# Task:
Filter the entries and keep only the lines where the string "Right" appears.

————

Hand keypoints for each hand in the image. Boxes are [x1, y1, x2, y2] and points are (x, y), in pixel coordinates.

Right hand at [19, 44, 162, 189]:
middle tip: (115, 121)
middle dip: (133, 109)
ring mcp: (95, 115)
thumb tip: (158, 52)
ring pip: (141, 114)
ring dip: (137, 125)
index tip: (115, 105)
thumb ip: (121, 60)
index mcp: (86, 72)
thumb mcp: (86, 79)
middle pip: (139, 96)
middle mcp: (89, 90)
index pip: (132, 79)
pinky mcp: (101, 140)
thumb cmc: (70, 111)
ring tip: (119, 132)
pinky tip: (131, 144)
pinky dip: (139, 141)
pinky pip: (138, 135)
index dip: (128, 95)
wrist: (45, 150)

————

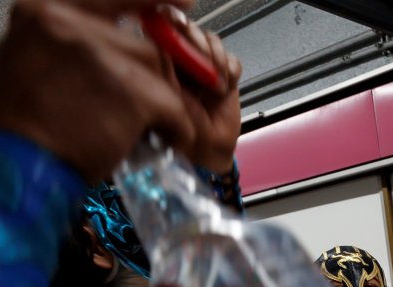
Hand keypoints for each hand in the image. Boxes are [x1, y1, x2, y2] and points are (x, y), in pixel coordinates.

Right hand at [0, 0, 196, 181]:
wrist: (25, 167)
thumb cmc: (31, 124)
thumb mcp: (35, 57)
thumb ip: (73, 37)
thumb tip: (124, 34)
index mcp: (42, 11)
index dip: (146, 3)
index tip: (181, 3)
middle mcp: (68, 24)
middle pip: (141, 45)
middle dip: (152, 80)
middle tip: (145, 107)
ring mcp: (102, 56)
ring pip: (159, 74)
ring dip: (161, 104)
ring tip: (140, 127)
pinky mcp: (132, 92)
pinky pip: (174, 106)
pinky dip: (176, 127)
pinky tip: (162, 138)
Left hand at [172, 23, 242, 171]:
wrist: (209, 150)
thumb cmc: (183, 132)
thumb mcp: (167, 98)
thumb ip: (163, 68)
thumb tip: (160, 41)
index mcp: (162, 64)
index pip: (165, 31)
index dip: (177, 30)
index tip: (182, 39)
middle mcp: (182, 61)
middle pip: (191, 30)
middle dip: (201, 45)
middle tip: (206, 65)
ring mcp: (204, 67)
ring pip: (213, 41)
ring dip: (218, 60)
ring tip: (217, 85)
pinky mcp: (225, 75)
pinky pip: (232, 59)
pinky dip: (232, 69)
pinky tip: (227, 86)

————

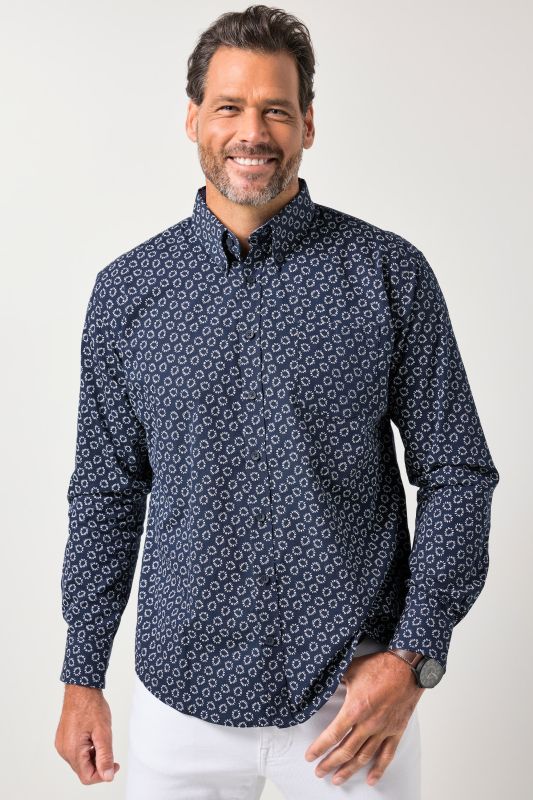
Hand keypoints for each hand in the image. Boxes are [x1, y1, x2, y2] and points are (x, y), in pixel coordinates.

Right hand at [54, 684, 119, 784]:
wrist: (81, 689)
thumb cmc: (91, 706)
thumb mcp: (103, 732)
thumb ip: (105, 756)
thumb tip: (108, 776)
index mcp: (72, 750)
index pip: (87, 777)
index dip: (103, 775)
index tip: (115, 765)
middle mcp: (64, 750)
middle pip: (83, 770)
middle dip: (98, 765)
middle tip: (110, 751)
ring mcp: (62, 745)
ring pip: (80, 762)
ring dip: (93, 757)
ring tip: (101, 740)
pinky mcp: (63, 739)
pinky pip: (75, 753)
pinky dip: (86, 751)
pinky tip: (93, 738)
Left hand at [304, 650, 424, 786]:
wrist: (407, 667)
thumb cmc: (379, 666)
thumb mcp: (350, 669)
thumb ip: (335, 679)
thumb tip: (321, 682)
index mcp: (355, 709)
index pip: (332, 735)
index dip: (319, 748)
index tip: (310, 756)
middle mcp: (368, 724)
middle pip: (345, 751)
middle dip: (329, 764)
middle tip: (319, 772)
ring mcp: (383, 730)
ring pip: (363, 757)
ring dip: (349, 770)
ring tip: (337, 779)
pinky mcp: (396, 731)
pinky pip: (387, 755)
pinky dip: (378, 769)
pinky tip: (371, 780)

————

# Response:
Right hand at [19, 44, 162, 189]:
Right hand at [0, 0, 196, 181]:
Right hand at [54, 684, 119, 784]:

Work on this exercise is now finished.